Goal of the exercise:
Go through the data below and return each line where the string "Malard" appears.

Supplied data:

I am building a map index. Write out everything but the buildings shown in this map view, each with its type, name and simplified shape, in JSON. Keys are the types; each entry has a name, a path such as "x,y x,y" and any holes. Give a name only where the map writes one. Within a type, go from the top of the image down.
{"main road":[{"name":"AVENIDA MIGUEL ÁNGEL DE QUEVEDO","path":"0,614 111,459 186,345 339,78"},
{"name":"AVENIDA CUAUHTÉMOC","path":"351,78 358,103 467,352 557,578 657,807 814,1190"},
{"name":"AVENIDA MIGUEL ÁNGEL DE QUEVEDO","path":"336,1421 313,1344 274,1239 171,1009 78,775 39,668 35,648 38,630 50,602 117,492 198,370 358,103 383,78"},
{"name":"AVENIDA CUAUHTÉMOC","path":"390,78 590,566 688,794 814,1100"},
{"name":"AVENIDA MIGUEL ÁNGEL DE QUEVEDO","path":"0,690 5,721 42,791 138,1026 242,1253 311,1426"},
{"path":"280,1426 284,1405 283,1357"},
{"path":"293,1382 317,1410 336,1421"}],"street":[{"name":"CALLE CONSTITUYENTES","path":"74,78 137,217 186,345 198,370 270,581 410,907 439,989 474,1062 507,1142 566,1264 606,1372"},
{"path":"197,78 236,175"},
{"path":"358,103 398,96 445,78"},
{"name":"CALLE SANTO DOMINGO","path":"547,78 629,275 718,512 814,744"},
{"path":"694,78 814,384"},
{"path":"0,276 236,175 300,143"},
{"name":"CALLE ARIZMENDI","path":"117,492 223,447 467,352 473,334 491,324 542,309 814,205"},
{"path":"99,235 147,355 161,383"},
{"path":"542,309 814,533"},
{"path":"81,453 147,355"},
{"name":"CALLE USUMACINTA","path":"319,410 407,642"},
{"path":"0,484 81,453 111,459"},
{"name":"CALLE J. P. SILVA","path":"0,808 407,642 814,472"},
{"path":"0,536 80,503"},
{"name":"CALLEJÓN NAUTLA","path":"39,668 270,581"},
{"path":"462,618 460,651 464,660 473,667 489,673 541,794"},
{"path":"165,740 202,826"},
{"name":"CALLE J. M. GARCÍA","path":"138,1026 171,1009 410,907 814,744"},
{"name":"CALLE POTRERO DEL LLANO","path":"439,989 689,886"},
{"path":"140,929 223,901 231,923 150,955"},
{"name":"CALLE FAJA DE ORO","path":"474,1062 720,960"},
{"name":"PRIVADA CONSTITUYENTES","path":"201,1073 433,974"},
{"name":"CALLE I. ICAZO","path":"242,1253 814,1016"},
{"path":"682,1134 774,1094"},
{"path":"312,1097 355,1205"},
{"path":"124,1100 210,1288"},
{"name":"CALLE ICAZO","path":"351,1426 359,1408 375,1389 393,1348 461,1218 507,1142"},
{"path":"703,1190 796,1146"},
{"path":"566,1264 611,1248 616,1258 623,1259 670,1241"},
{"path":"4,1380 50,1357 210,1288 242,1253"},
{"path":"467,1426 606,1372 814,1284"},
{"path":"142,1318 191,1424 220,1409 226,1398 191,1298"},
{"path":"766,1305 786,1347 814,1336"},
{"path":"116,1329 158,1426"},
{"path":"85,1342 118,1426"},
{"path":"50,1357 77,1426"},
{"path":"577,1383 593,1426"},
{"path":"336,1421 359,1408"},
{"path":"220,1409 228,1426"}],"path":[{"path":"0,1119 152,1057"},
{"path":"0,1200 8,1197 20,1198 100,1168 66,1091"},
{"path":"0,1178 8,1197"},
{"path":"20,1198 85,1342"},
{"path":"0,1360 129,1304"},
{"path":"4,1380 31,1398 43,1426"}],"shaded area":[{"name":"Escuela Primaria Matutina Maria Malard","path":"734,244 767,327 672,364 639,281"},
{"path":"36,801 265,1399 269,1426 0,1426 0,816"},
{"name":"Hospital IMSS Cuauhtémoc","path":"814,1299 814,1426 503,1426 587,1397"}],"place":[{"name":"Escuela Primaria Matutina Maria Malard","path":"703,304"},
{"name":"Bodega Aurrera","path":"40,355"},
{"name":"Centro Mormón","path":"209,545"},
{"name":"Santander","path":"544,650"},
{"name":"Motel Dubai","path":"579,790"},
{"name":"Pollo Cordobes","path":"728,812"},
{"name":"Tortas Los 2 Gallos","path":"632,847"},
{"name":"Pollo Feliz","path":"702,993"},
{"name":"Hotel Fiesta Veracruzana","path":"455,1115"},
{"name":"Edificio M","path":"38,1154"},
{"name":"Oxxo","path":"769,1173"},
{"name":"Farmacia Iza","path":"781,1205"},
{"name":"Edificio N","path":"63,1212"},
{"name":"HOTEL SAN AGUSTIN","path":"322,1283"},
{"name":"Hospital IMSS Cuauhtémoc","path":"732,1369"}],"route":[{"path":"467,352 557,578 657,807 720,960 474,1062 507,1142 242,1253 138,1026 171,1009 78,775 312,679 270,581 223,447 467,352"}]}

Finished exercise:
{"path":"4,1380 31,1398 43,1426"}],"shaded area":[{"name":"Escuela Primaria Matutina Maria Malard","path":"734,244 767,327 672,364 639,281"},
{"name":"Hospital IMSS Cuauhtémoc","path":"814,1299 814,1426 503,1426 587,1397"}],"place":[{"name":"Escuela Primaria Matutina Maria Malard","path":"703,304"},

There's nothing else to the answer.